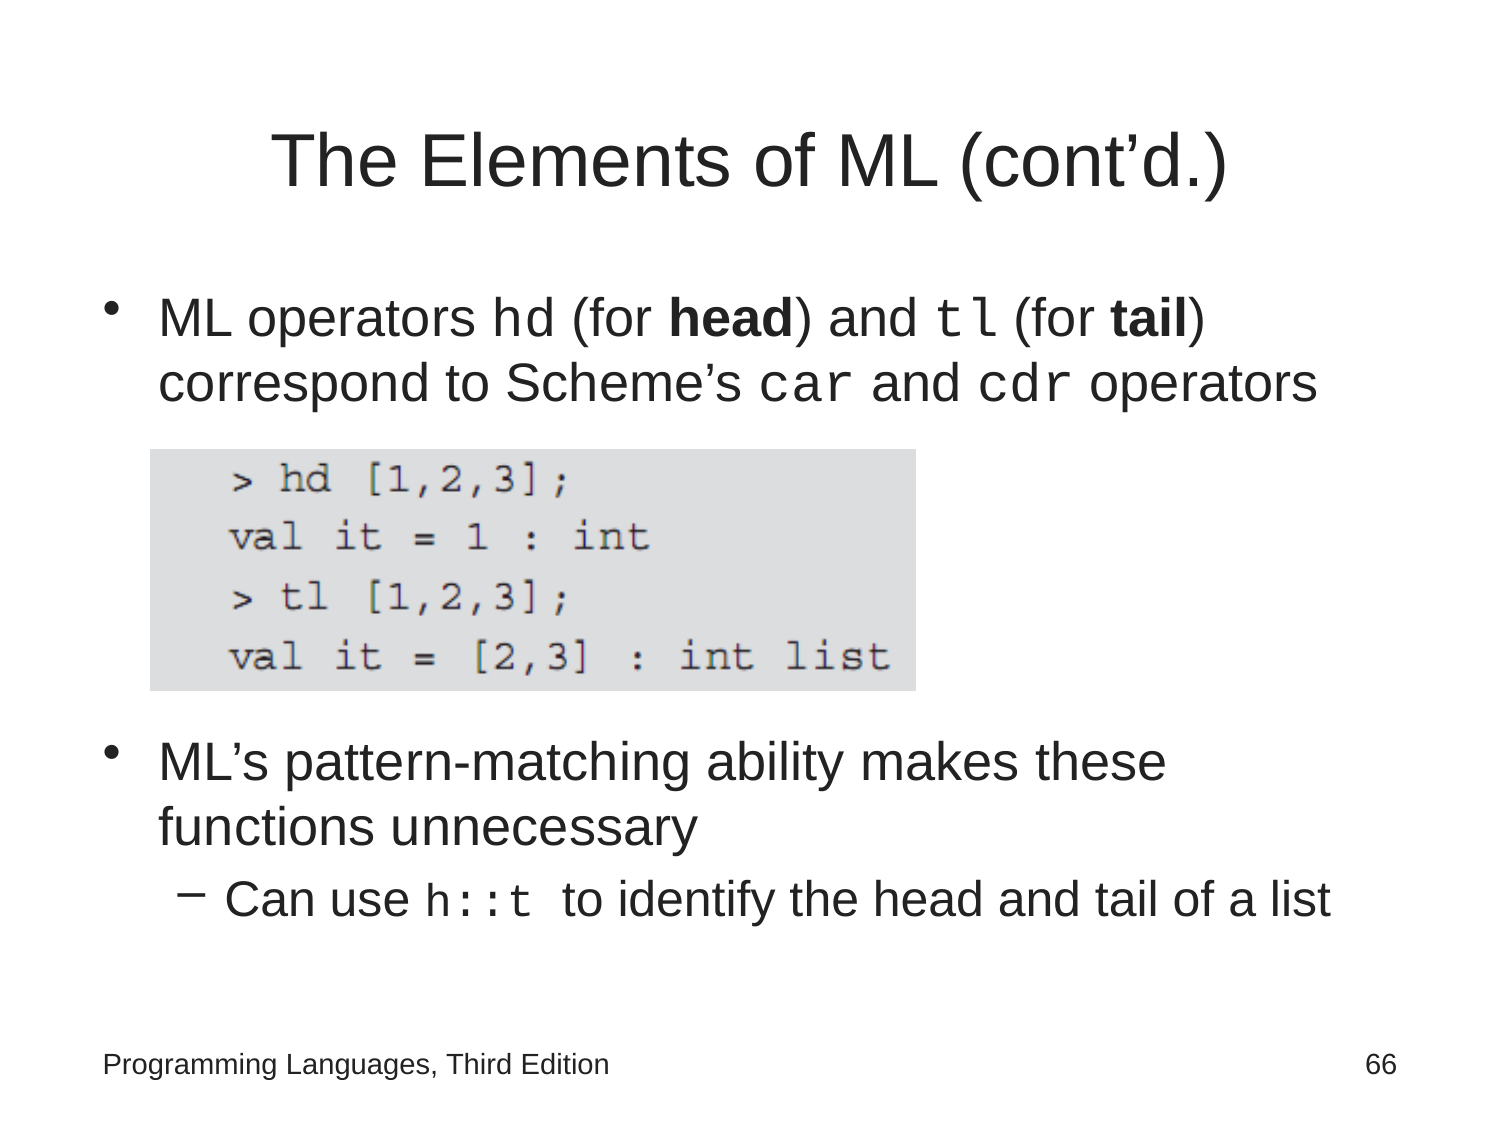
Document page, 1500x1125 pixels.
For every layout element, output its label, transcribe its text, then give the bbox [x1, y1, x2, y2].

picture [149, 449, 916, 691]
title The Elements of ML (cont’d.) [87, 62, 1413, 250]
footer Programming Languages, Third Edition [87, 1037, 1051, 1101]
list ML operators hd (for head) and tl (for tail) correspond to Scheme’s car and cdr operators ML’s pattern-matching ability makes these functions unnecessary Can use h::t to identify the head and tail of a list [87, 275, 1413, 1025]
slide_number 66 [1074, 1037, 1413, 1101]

* * *

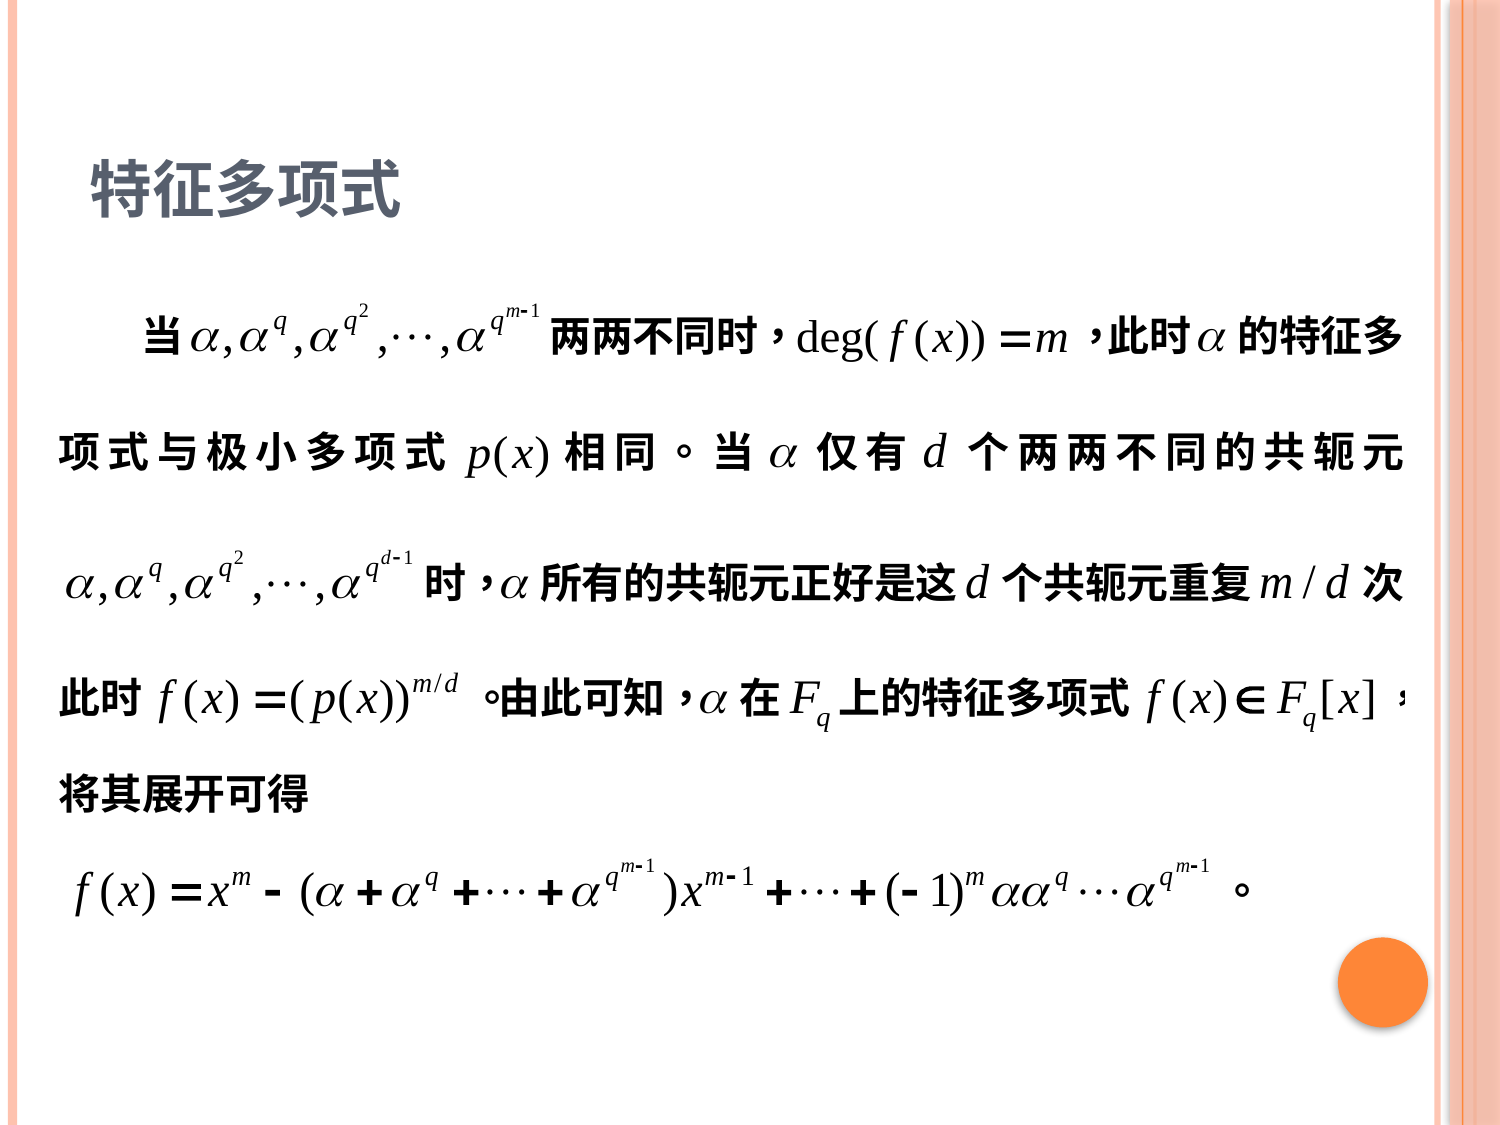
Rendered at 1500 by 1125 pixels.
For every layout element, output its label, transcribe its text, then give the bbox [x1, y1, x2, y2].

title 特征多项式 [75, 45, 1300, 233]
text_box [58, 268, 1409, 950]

• Written task:
Copy out only the lines above from the one with "Rendered at 1500 by 1125 pixels." to the one with "text_box [58, 268, 1409, 950]", inclusive, exactly as they stand.

• Response to the task:
Rendered at 1500 by 1125 pixels.
For every layout element, output its label, transcribe its text, then give the bbox [x1, y1, x2, y2].

title 特征多项式 [75, 45, 1300, 233]
text_box [58, 268, 1409, 950]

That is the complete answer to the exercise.